REQUIRED TASK »
Pick out every line below that contains the string "position", and copy each of those lines in full.

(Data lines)
<<<<

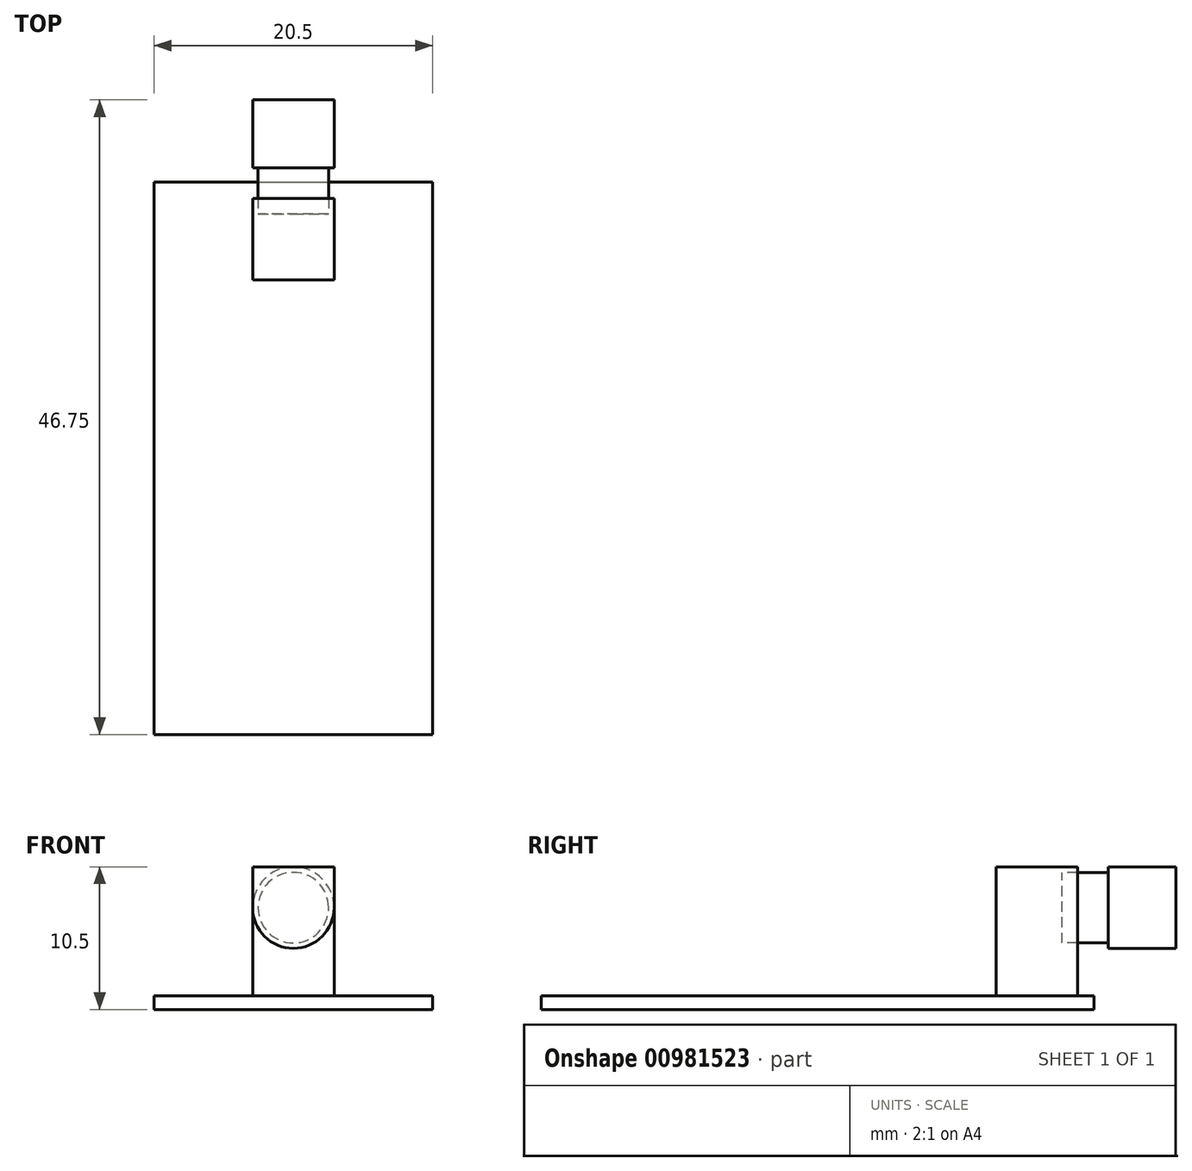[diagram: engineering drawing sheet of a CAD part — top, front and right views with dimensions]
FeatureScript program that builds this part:
annotation { "Feature Type Name" : "Feature", "Feature Type Description" : "" }
export const myFeature = defineFeature(function(context is Context, id is Id, definition is map)
    precondition{}
    {
        {
            var Q0;
            Q0=qCreatedBy(makeId("Top.planeOp"),FACE);
            var sketch = newSketch(context, id + "F0", { "sketchPlane" : qUnion([Q0])});
            skLineSegment(sketch, "E0.bottom", {"start": v(-10.25, 20.35) * mm, "end": v(10.25, 20.35) * mm});
            skLineSegment(sketch, "E0.top", {"start": v(-10.25, -20.35) * mm, "end": v(10.25, -20.35) * mm});
            skLineSegment(sketch, "E0.left", {"start": v(-10.25, 20.35) * mm, "end": v(-10.25, -20.35) * mm});
            skLineSegment(sketch, "E0.right", {"start": v(10.25, 20.35) * mm, "end": v(10.25, -20.35) * mm});
            skPoint(sketch, "E0.middle", {"position": v(0, 0) * mm});
            skLineSegment(sketch, "E1.bottom", {"start": v(-3, 19.15) * mm, "end": v(3, 19.15) * mm});
            skLineSegment(sketch, "E1.top", {"start": v(-3, 13.15) * mm, "end": v(3, 13.15) * mm});
            skLineSegment(sketch, "E1.left", {"start": v(-3, 19.15) * mm, "end": v(-3, 13.15) * mm});
            skLineSegment(sketch, "E1.right", {"start": v(3, 19.15) * mm, "end": v(3, 13.15) * mm});
            skPoint(sketch, "E1.middle", {"position": v(0, 16.15) * mm});
            skSolve(sketch);
        }
        {
            var Q0;
            Q0=makeQuery(id+"F0.imprint","IMPRINT",FACE,{"disambiguationData":[TD([[makeQuery(id+"F0.imprint","IMPRINT",EDGE,{"derivedFrom":sQuery(id+"F0.wireOp",EDGE,"E0.bottom")}),-1.0]])]});
            var Q1;
            Q1=makeQuery(id+"F0.imprint","IMPRINT",FACE,{"disambiguationData":[TD([[makeQuery(id+"F0.imprint","IMPRINT",EDGE,{"derivedFrom":sQuery(id+"F0.wireOp",EDGE,"E1.bottom")}),-1.0]])]});
            extrude(context, id + "F1", {"entities" : qUnion([Q0, Q1]), "depth" : 1 * mm, "offsetDistance" : 25 * mm});
        }
        {
            var Q0;
            Q0=makeQuery(id+"F0.imprint","IMPRINT",FACE,{"disambiguationData":[TD([[makeQuery(id+"F0.imprint","IMPRINT",EDGE,{"derivedFrom":sQuery(id+"F0.wireOp",EDGE,"E1.bottom")}),-1.0]])]});
            extrude(context, id + "F2", {"entities" : qUnion([Q0]), "operationType" : NewBodyOperationType.ADD, "depth" : 10.5 * mm, "offsetDistance" : 25 * mm});
        }
        {
            var Q0;
            Q0=qCreatedBy(makeId("Front.planeOp"),FACE);
            var sketch = newSketch(context, id + "F3", { "sketchPlane" : qUnion([Q0])});
            skCircle(sketch, "E2", {"center": v(0, 7.5) * mm, "radius": 2.6 * mm});
            skCircle(sketch, "E3", {"center": v(0, 7.5) * mm, "radius": 3 * mm});
            skSolve(sketch);
        }
        {
            var Q0;
            Q0=makeQuery(id+"F3.imprint","IMPRINT",FACE,{"disambiguationData":[TD([[makeQuery(id+"F3.imprint","IMPRINT",EDGE,{"derivedFrom":sQuery(id+"F3.wireOp",EDGE,"E2")}),1.0]])]});
            extrude(context, id + "F4", {"entities" : qUnion([Q0]), "oppositeDirection" : true, "depth" : 21.4 * mm, "offsetDistance" : 25 * mm, "hasSecondDirection" : true, "secondDirectionOppositeDirection" : true, "secondDirectionDepth" : 18 * mm});
        }
        {
            var Q0;
            Q0=makeQuery(id+"F3.imprint","IMPRINT",FACE,{"disambiguationData":[TD([[makeQuery(id+"F3.imprint","IMPRINT",EDGE,{"derivedFrom":sQuery(id+"F3.wireOp",EDGE,"E2")}),-1.0]])]});
            var Q1;
            Q1=makeQuery(id+"F3.imprint","IMPRINT",FACE,{"disambiguationData":[TD([[makeQuery(id+"F3.imprint","IMPRINT",EDGE,{"derivedFrom":sQuery(id+"F3.wireOp",EDGE,"E2")}),1.0]])]});
            extrude(context, id + "F5", {"entities" : qUnion([Q0, Q1]), "operationType" : NewBodyOperationType.ADD, "oppositeDirection" : true, "depth" : 26.4 * mm, "offsetDistance" : 25 * mm, "hasSecondDirection" : true, "secondDirectionOppositeDirection" : true, "secondDirectionDepth" : 21.4 * mm});
        }
    });
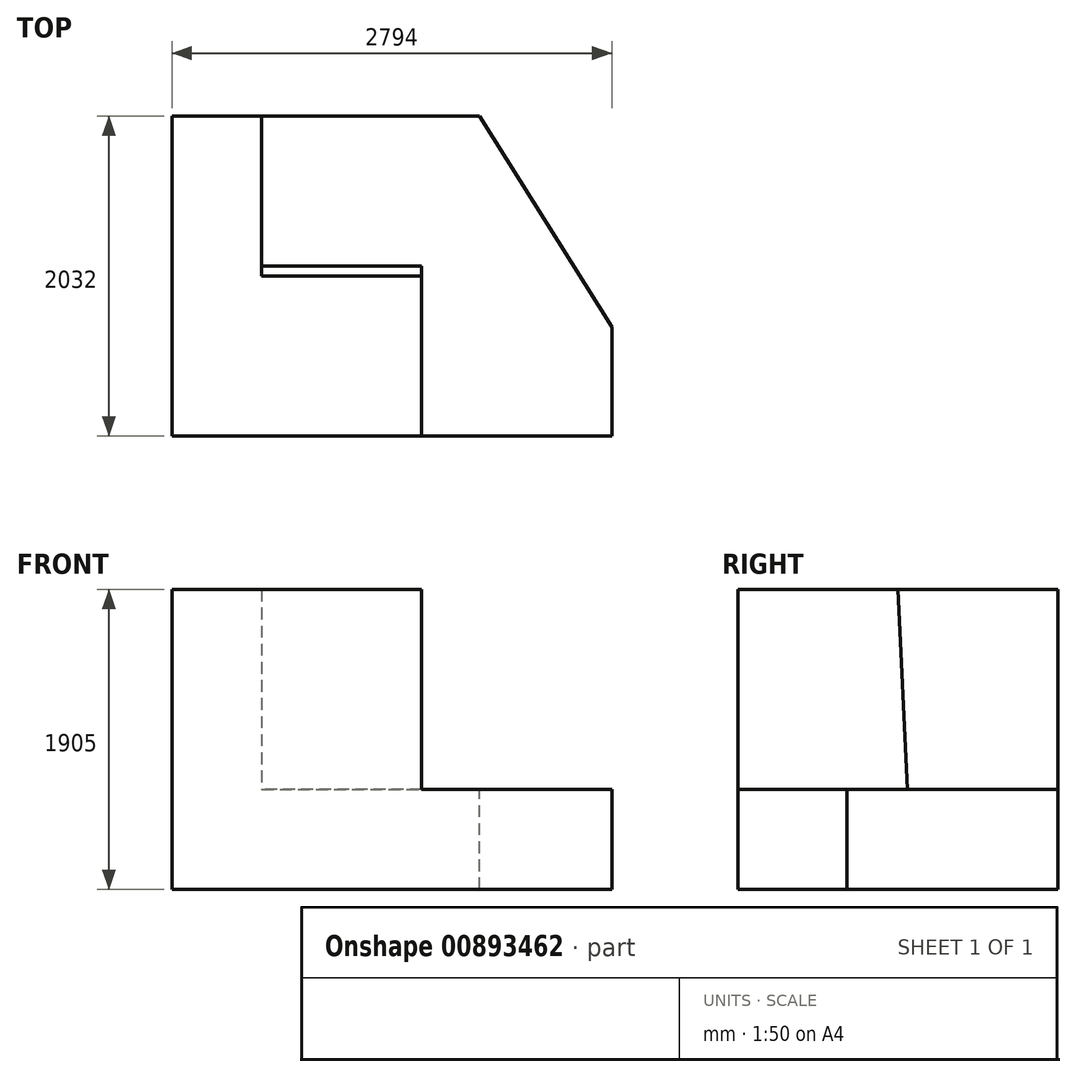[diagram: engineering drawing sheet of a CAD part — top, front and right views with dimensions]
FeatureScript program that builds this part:
annotation { "Feature Type Name" : "Feature", "Feature Type Description" : "" }
export const myFeature = defineFeature(function(context is Context, id is Id, definition is map)
    precondition{}
    {
        {
            var Q0;
            Q0=qCreatedBy(makeId("Top.planeOp"),FACE);
            var sketch = newSketch(context, id + "F0", { "sketchPlane" : qUnion([Q0])});
            skLineSegment(sketch, "E0.bottom", {"start": v(-2716.06, 953.83) * mm, "end": v(77.94, 953.83) * mm});
            skLineSegment(sketch, "E0.top", {"start": v(-2716.06, -62.17) * mm, "end": v(77.94, -62.17) * mm});
            skLineSegment(sketch, "E0.left", {"start": v(-2716.06, 953.83) * mm, "end": v(-2716.06, -62.17) * mm});
            skLineSegment(sketch, "E0.right", {"start": v(77.94, 953.83) * mm, "end": v(77.94, -62.17) * mm});
            skLineSegment(sketch, "E1.bottom", {"start": v(-745.5, -873.32) * mm, "end": v(-671.63, -873.32) * mm});
            skLineSegment(sketch, "E1.top", {"start": v(-745.5, -994.82) * mm, "end": v(-671.63, -994.82) * mm});
            skLineSegment(sketch, "E1.left", {"start": v(-745.5, -873.32) * mm, "end": v(-745.5, -994.82) * mm});
            skLineSegment(sketch, "E1.right", {"start": v(-671.63, -873.32) * mm, "end": v(-671.63, -994.82) * mm});
            skSolve(sketch);
        }
        {
            var Q0;
            Q0=makeQuery(id+"F0.imprint","IMPRINT",FACE,{"disambiguationData":[TD([[makeQuery(id+"F0.imprint","IMPRINT",EDGE,{"derivedFrom":sQuery(id+"F0.wireOp",EDGE,"E0.bottom")}),-1.0]])]});
            var sketch = newSketch(context, id + "F1", { "sketchPlane" : qUnion([Q0])});
            skSolve(sketch);
        }
        {
            var Q0;
            Q0 = qSketchRegion(id + "F1", true);
            var Q1;
            Q1=makeQuery(id+"F0.imprint","IMPRINT",FACE,{"disambiguationData":[TD([[makeQuery(id+"F0.imprint","IMPRINT",EDGE,{"derivedFrom":sQuery(id+"F0.wireOp",EDGE,"E0.bottom")}),-1.0]])]});
            extrude(context, id + "F2", {"entities" : qUnion([Q0, Q1]), "depth" : 635 * mm, "offsetDistance" : 25.4 * mm});
        }
        {
            var Q0;
            Q0=makeQuery(id+"F2.opExtrude","CAP_FACE",FACE,{"disambiguationData":[OSD([sQuery(id+"F0.wireOp",EDGE,"E0.bottom"),sQuery(id+"F0.wireOp",EDGE,"E0.top"),sQuery(id+"F0.wireOp",EDGE,"E0.left"),sQuery(id+"F0.wireOp",EDGE,"E0.right")])],"isStart":false});
            var sketch = newSketch(context, id + "F3", { "sketchPlane" : qUnion([Q0])});
            skLineSegment(sketch, "E2", {"start": v(-2145.53, 953.83) * mm, "end": v(-2145.53, -62.17) * mm});
            skSolve(sketch);
        }
        {
            var Q0;
            {var subQ0=sQuery(id+"F3.wireOp",EDGE,"E2");Q0=makeQuery(id+"F3.imprint","IMPRINT",FACE,{"disambiguationData":[TD([[makeQuery(id+"F3.imprint","IMPRINT",EDGE,{"derivedFrom":subQ0}),-1.0]])]});}
            extrude(context, id + "F4", {"entities" : qUnion([Q0]), "operationType" : NewBodyOperationType.ADD, "depth" : 1270 * mm, "offsetDistance" : 25.4 * mm});
        }
        {
            var Q0;
            {var subQ0=sQuery(id+"F0.wireOp",EDGE,"E0.top");Q0=makeQuery(id+"F4.boolean.opBoolean","MERGE",FACE,{"derivedFrom":[makeQuery(id+"F2.opExtrude","SWEPT_FACE",FACE,{"disambiguationData":[OSD([subQ0])]}),makeQuery(id+"F4.opExtrude","SWEPT_FACE",FACE,{"disambiguationData":[OSD([subQ0])]})]});}
            extrude(context, id + "F5", {"entities" : qUnion([Q0]), "operationType" : NewBodyOperationType.ADD, "depth" : 1016 * mm, "offsetDistance" : 25.4 * mm});
        }
        {
            var Q0;
            {var subQ0=sQuery(id+"F3.wireOp",EDGE,"E2");Q0=makeQuery(id+"F5.boolean.opBoolean","MERGE",FACE,{"derivedFrom":[makeQuery(id+"F4.opExtrude","SWEPT_FACE",FACE,{"disambiguationData":[OSD([subQ0])]}),makeQuery(id+"F5.opExtrude","SWEPT_FACE",FACE,{"disambiguationData":[OSD([sQuery(id+"F0.wireOp",EDGE,"E0.top"),subQ0])]})]});}
            var sketch = newSketch(context, id + "F6", { "sketchPlane" : qUnion([Q0])});
            skLineSegment(sketch, "E3", {"start": v(-62.17, 1905) * mm, "end": v(0, 635) * mm});
            skSolve(sketch);
        }
        {
            var Q0;
            {var subQ0=sQuery(id+"F6.wireOp",EDGE,"E3");Q0=makeQuery(id+"F6.imprint","IMPRINT",FACE,{"disambiguationData":[TD([[makeQuery(id+"F6.imprint","IMPRINT",EDGE,{"derivedFrom":subQ0}),-1.0]])]});}
            extrude(context, id + "F7", {"entities" : qUnion([Q0]), "operationType" : NewBodyOperationType.ADD, "depth" : 1016 * mm, "offsetDistance" : 25.4 * mm});
        }
        {
            var Q0;
            {var subQ0=sQuery(id+"F0.wireOp",EDGE,"E0.top");Q0=makeQuery(id+"F5.boolean.opBoolean","MERGE",FACE,{"derivedFrom":[makeQuery(id+"F2.opExtrude","CAP_FACE",FACE,{"disambiguationData":[OSD([sQuery(id+"F0.wireOp",EDGE,"E0.bottom"),subQ0,sQuery(id+"F0.wireOp",EDGE,"E0.left"),sQuery(id+"F0.wireOp",EDGE,"E0.right")])],"isStart":false}),makeQuery(id+"F5.opExtrude","SWEPT_FACE",FACE,{"disambiguationData":[OSD([subQ0]),TDD([makeQuery(id+"F2.opExtrude","CAP_EDGE",EDGE,{"disambiguationData":[OSD([subQ0])],"isStart":false})])]})]});}
            var sketch = newSketch(context, id + "F8", { "sketchPlane" : qUnion([Q0])});
            skLineSegment(sketch, "E4", {"start": v(-762.42, 953.83) * mm, "end": v(77.94, -385.05) * mm});
            skSolve(sketch);
        }
        {
            var Q0;
            {var subQ0=sQuery(id+"F8.wireOp",EDGE,"E4");Q0=makeQuery(id+"F8.imprint","IMPRINT",FACE,{"disambiguationData":[TD([[makeQuery(id+"F8.imprint","IMPRINT",EDGE,{"derivedFrom":subQ0}),1.0]])]});}
            extrude(context, id + "F9", {"entities" : qUnion([Q0]), "operationType" : NewBodyOperationType.REMOVE, "oppositeDirection" : true, "depth" : 2540 * mm, "offsetDistance" : 25.4 * mm});
        }
    });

>>>>

COMPLETE OUTPUT »
            skPoint(sketch, "E0.middle", {"position": v(0, 0) * mm});
            skPoint(sketch, "E1.middle", {"position": v(0, 16.15) * mm});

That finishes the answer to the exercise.